The team's primary purpose was to classify the new pterosaur, which they did: it belongs to the toothless pterodactyloid clade Tapejaridae, they wrote, a group of flying lizards that is believed to have lived off fruit.

They also concluded from the pile of bones, which included at least 47 lizards (but possibly hundreds, the authors point out), that these lizards were gregarious, living in colonies – and based on bone development, that the babies could fly from a very young age.

Another interesting factoid is that the beak seems to have been covered in a horny chitinous coating like the keratinized skin layer that covers bird beaks (known as the rhamphoteca).

All in the pterodactyl family

As for their gregariousness, the compelling fact is the discovery of multiple pterosaurs found in close association. Much the same has been suggested for other extinct reptiles, as well as many dinosaurs.

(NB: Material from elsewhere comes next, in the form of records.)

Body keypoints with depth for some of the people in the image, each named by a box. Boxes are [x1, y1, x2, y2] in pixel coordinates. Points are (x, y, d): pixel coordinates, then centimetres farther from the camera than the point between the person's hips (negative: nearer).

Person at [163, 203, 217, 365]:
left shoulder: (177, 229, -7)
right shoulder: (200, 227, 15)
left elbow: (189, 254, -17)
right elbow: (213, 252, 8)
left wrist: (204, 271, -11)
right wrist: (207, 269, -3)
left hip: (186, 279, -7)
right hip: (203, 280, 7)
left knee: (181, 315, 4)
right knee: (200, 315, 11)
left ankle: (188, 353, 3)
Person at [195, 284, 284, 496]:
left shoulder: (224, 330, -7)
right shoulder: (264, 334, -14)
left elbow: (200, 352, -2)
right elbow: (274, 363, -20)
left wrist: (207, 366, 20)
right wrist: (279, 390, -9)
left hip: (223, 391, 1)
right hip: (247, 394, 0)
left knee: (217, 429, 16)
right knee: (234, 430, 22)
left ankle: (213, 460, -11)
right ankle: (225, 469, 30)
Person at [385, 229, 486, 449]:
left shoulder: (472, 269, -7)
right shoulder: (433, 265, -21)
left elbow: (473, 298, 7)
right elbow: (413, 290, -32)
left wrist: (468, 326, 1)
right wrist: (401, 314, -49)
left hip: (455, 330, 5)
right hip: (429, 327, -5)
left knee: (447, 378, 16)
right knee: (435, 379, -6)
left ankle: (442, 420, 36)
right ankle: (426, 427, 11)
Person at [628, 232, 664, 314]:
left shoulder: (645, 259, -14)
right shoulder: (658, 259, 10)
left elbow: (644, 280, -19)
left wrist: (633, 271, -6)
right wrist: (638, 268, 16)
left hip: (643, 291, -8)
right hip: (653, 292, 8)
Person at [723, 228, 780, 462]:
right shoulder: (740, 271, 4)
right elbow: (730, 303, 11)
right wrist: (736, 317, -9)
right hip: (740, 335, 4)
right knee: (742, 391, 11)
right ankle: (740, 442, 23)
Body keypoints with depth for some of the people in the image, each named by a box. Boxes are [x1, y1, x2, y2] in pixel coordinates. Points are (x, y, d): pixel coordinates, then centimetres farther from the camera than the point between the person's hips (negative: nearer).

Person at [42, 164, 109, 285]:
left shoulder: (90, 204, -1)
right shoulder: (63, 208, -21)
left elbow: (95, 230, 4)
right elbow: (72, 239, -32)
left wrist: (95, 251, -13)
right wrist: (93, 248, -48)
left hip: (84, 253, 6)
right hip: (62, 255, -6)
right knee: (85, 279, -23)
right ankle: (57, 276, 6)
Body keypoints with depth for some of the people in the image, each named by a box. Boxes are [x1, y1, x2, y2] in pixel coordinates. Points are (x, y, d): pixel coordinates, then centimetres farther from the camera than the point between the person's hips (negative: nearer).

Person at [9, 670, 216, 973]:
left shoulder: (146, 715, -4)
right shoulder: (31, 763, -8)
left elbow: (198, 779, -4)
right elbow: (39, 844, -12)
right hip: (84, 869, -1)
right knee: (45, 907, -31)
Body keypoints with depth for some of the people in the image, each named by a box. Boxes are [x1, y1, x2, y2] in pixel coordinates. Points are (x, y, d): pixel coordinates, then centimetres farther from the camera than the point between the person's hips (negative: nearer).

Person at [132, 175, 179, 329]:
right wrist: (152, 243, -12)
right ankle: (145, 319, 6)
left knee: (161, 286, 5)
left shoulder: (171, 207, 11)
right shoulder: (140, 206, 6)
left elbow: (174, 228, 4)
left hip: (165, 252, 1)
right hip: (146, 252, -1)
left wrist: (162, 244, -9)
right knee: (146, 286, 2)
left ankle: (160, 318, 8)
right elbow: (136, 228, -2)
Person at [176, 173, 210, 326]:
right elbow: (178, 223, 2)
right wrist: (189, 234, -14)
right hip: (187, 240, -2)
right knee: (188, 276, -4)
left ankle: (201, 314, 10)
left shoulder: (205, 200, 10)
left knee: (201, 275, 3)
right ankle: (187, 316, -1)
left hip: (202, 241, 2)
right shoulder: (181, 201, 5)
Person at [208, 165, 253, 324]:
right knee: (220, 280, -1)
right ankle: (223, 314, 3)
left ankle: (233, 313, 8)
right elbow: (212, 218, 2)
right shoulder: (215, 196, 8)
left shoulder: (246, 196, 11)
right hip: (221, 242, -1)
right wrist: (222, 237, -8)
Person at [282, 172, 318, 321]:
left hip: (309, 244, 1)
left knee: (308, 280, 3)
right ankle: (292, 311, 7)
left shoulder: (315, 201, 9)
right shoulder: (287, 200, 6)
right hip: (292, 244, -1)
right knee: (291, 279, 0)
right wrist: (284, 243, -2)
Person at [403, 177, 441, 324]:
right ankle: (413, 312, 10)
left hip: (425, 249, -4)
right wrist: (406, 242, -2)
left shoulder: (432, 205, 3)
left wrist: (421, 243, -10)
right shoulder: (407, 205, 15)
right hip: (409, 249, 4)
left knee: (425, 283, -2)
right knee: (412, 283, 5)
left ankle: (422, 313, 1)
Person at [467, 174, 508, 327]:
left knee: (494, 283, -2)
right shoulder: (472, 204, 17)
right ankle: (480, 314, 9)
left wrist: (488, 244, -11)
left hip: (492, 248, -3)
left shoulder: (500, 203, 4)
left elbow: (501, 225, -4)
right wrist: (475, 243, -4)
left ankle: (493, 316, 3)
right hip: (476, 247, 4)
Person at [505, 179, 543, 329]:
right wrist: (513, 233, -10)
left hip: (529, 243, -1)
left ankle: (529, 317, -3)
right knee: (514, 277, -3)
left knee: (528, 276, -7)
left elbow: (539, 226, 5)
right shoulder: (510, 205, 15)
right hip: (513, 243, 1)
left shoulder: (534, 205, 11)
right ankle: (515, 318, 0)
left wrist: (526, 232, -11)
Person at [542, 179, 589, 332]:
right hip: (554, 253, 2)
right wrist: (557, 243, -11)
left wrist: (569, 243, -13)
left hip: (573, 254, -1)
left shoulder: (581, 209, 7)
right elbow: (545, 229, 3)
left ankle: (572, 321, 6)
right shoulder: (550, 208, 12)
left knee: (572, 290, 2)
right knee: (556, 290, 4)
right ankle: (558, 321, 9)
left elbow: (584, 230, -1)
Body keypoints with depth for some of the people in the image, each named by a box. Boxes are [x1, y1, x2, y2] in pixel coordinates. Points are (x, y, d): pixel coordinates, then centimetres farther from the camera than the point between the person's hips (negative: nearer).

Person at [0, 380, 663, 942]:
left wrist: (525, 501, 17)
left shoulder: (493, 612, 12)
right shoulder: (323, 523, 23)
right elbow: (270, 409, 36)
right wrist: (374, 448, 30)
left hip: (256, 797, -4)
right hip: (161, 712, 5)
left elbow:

While many pterosaurs are assumed to have been fishers, including based on their habit of living coastally, Caiuajara dobruskii seems to have lived in colonies around a lake situated in a desert, say the scientists.

But did the parents care for their young? While we can't know, and they may have – the researchers postulate that these pterosaurs were precocial, probably developing the ability to fly very young, based on the way their bones developed.

They do not seem to have been particularly large. Most of the bodies found seem to have been of young pterosaurs, say the researchers, making it very difficult to establish the wing span of the adult, but the researchers believed it maxed out at about 2.35 meters, a meter less than a self-respecting albatross. The biggest known pterosaur, the Quetzalcoatlus, boasted a wing-span of 12 meters, giving rise to the surmise that it couldn't get off the ground to save its life, but could glide. We don't know.

Quetzalcoatlus by the way was also a toothless pterosaur, and also may have lived in colonies, judging by the proximity of its rather rare remains. But sadly for the proto-mammals living in prehistoric Texas of the late Cretaceous, 68 million years ago, it apparently ate them, not fruit like its earlier cousin, the Caiuajara.

In June, Chinese scientists said they had unearthed no fewer than 40 adult individuals of another newly identified pterosaur species as well as five pterosaur eggs - very rare indeed - preserved beautifully in three dimensions. No eggs were found in the Brazilian bunch.